* Text

For multi-point clipping, _clip_data_to_points_as_mask either applies a points-mask in place or extracts along a new points dimension when extract_points=True (set by {"points": [...], "separated": True}).

Persisting to Memory

When persist=True (constructor arg or persist key in dict input), the processor calls .compute() on the result before returning. This collapses the Dask task graph and is recommended for large multi-point clipping followed by 1-in-X analysis or other graph-heavy operations.

Boundary Catalog Access

  • Boundaries loaded lazily via _get_boundary_geometry (line 1443) / _get_multi_boundary_geometry (line 1683).
  • Sourced from S3 intake-esm catalog and cached for the process lifetime.

Parameters

Parameter Type Required Default Description
value str / list / tuple / dict Geometry specification (modes 1–5 above). For dict input, must contain boundaries or points.
separated bool (in dict input) False For boundaries: keep each as its own dataset entry. For points: extract along a new points dimension.
persist bool (in dict input or constructor) False Call .compute() after clipping to collapse the Dask task graph. Recommended for large multi-point workflows.

Code References

Method Lines Purpose
__init__ 186–291 Parse value, set mode flags (is_single_point, is_multi_point, separated, extract_points, persist)
execute 294–477 Two-phase: parse value → geom (line 303), then dispatch over result type (line 386); optional .compute() if persist
update_context 479–535 Record clipped-region metadata under new_attrs["clip"]
set_data_accessor 537–539 Receive DataCatalog reference for boundary/station lookups
_get_station_coordinates 541–568 HadISD station code → (lat, lon, metadata)
_convert_stations_to_points 570–593 Multi-station list → point_list + metadata list
_clip_data_with_geom 595–663 CRS detection + rio.clip(all_touched=True, drop=True)
_clip_data_to_point 665–878 Closest cell, fallback to 3×3 index-space neighborhood mean
_clip_data_to_multiple_points 880–961 Vectorized multi-point selection
_clip_data_to_multiple_points_fallback 963–1059 Fallback path used when vectorized lookup fails
_clip_data_to_points_as_mask 1061–1346 Mask-based multi-point clip; supports extract_points along new points dim
_clip_data_separated 1348–1441 Per-boundary clipping returning dict/list keyed by boundary
_get_boundary_geometry 1443–1503 Single boundary key → GeoDataFrame
_get_multi_boundary_geometry 1683–1749 Multi-boundary union via _combine_geometries
_combine_geometries 1751– Geometry union helper

Examples

Single County

from climakitae.new_core.user_interface import ClimateData

data = (ClimateData()

* Data below
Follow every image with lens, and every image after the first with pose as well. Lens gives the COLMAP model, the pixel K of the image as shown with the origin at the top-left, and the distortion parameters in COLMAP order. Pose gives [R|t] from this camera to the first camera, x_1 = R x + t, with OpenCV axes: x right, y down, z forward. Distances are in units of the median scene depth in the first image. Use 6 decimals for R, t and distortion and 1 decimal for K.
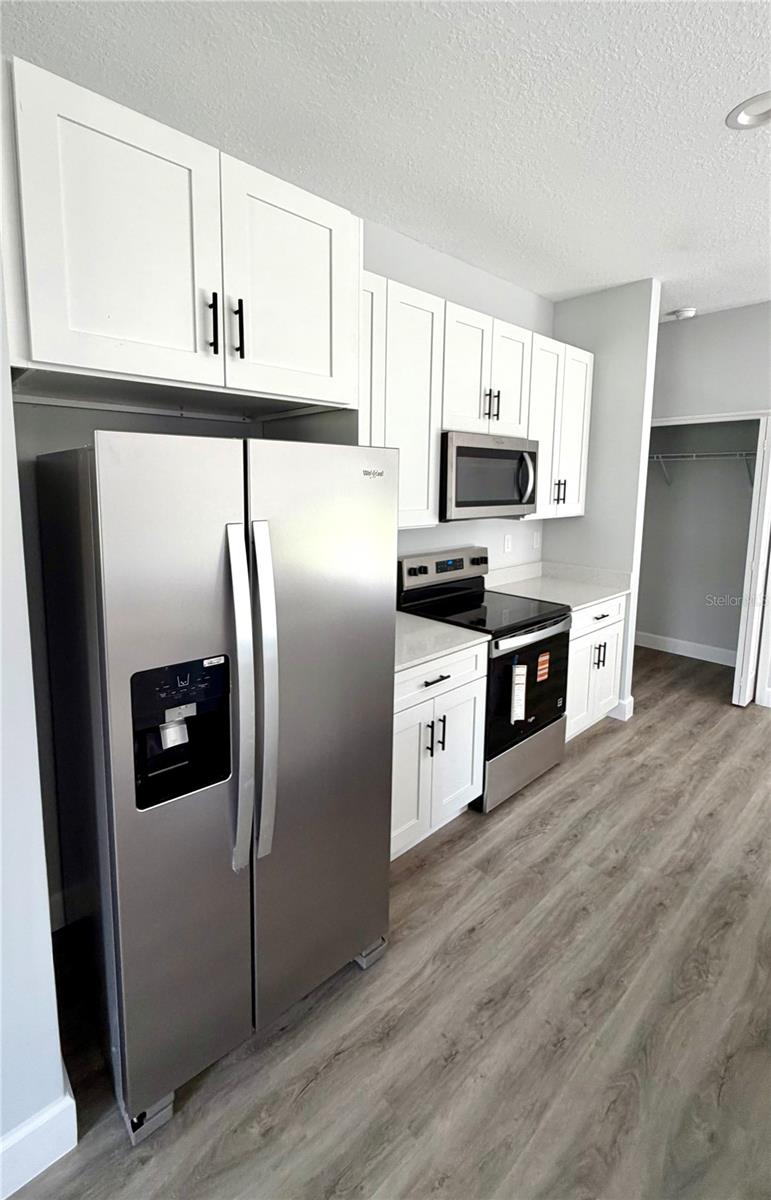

* Task set
1. Answer these questions from the clipping processor documentation:
(a) What is the default value of persist?
(b) What does _get_station_coordinates return for a HadISD station code?
(c) From where are boundaries sourced, and how long are they cached?
2. Write out the clipping processor documentation between "When persist=True (constructor" and "boundaries or points.", inclusive, substituting "computation-heavy" for "graph-heavy".
The material has no connection to the clipping processor documentation.

* Answers to each task
1.
(a) False
(b) (lat, lon, metadata)
(c) From the S3 intake-esm catalog, and they are cached for the process lifetime.

2.
When persist=True (constructor arg or persist key in dict input), the processor calls .compute() on the result before returning. This collapses the Dask task graph and is recommended for large multi-point clipping followed by 1-in-X analysis or other computation-heavy operations.

Boundary Catalog Access

  • Boundaries loaded lazily via _get_boundary_geometry (line 1443) / _get_multi_boundary_geometry (line 1683).
  • Sourced from S3 intake-esm catalog and cached for the process lifetime.

Parameters

Parameter Type Required Default Description
value str / list / tuple / dict Geometry specification (modes 1–5 above). For dict input, must contain boundaries or points.